I thought because I hadn’t seen a healthy relationship my entire life, and had my formative years tainted with unwanted advances, I was doomed never to truly love anyone—not even myself.
But, I did love her!
Having just escaped an abusive heterosexual relationship, meeting Karen became a breath of fresh air. I knew she had to be my soul mate, because she was adorned with the sensitivity and softness I had.
In any relationship, you weigh the pros and cons to give it a clear definition of what makes sense. A pro for me was that I loved her and was able to express that love to her.

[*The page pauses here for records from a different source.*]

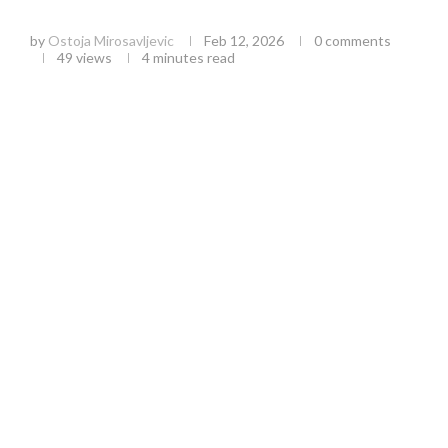
košave i stanje na graničnim prelazima
by
Ostoja Mirosavljevic
Feb 12, 2026
0 comments
49
views
4 minutes read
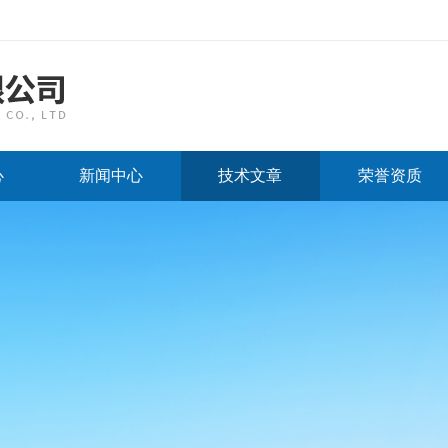
心
新闻中心
技术文章
荣誉资质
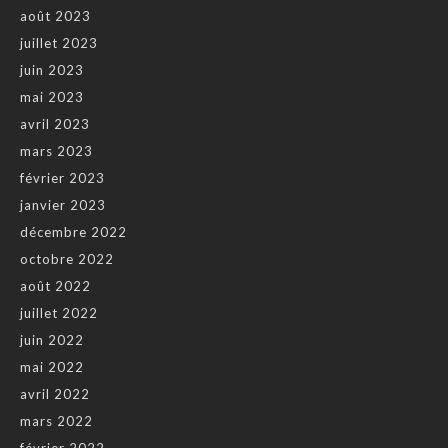
août 2023
juillet 2023
juin 2023
mai 2023
avril 2023
mars 2023
février 2023
janvier 2023
décembre 2022
octobre 2022
août 2022
juillet 2022
juin 2022
mai 2022
avril 2022
mars 2022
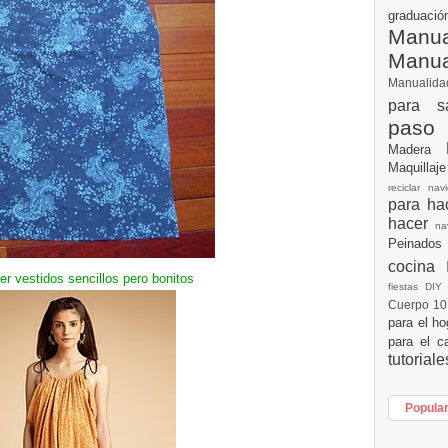
graduac
Manua
Manu
Manualid
para s
paso
Madera
Maquillaj
reciclar na
para h
hacer
n
Peinados
cocina
r vestidos sencillos pero bonitos
fiestas DI
Cuerpo 1
para el h
para el c
tutorial
Popula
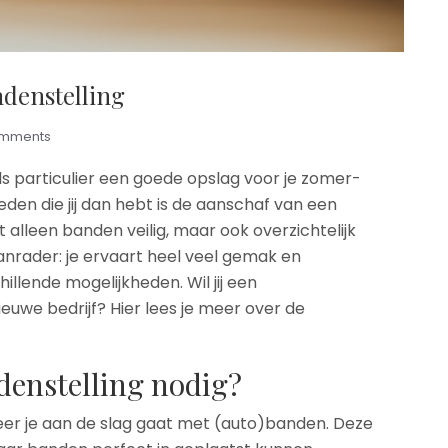
ndenstelling
omments
als particulier een goede opslag voor je zomer-
en die jij dan hebt is de aanschaf van een
et alleen banden veilig, maar ook overzichtelijk
 aanrader: je ervaart heel veel gemak en
illende mogelijkheden. Wil jij een
euwe bedrijf? Hier lees je meer over de
denstelling nodig?
er je aan de slag gaat met (auto)banden. Deze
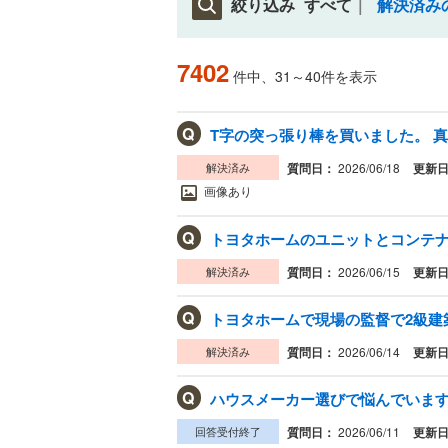
絞り込み
すべて
解決済み
7402
件中、31～40件を表示
Q
T字の突っ張り棒を買いました。 真
解決済み
質問日：
2026/06/18
更新
画像あり
Q
トヨタホームのユニットとコンテ
解決済み
質問日：
2026/06/15
更新
Q
トヨタホームで現場の監督で2級建築
解決済み
質問日：
2026/06/14
更新
Q
ハウスメーカー選びで悩んでいます 
回答受付終了
質問日：
2026/06/11
更新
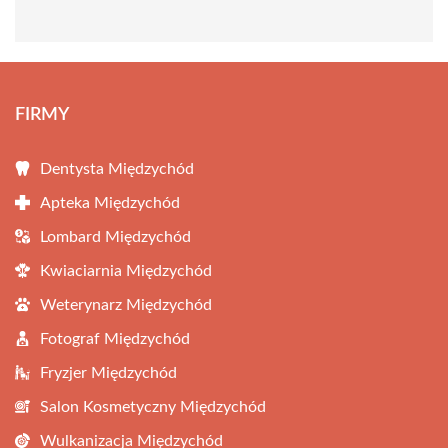
FIRMY
Dentysta Międzychód
Apteka Międzychód
Lombard Międzychód
Kwiaciarnia Międzychód
Weterynarz Międzychód
Fotograf Międzychód
Fryzjer Międzychód
Salon Kosmetyczny Międzychód
Wulkanizacja Międzychód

The con was the unhealthy environment I found myself being smothered by once again. Then I realized this person had the makeup of abuse as well, which helped me to understand that the most important part of you isn’t in gender, but in character.
My separation from her wasn’t God saying I was wrong for LOVING her, but rather—I shouldn’t be with an abuser. Period.
I had thought my issues with relationships were that I was dating men not realizing that I didn’t know enough about myself to give attention to a man or a woman.
I had thought it was the scars men left on my body that were the problems, all the while not recognizing the dysfunction reappearing in my relationship with a woman.
I have always loved God; nevertheless, like so many, I saw God as a God whose love was conditional. I thought God’s love was based on perfection I know now to be unattainable. Only He is perfect!
At the time, I didn’t know God in an intimate way as I do now.
As Karen and I parted ways, I found myself in a more traditional relationship, which blessed me with my sons. Did I love my husbands? Yes!
But can I honestly say the love I had for them was more authentic than what I had for her? No! I believe love is love! It has different levels and languages that only the two people involved can define.
And after personal growth and reflection, I’ve come to realize it wasn’t Karen’s sexuality that made God remove her from my life.
I know now—her love just wasn’t what God intended for ME.
I needed to seek God for the blessing in loving me as He loves me—that was the catalyst that freed me to feel secure enough to love another human being openly and honestly.
I am open for a healthy love that I don’t look to define me but has its own definition. I didn’t know that then, but I do know now.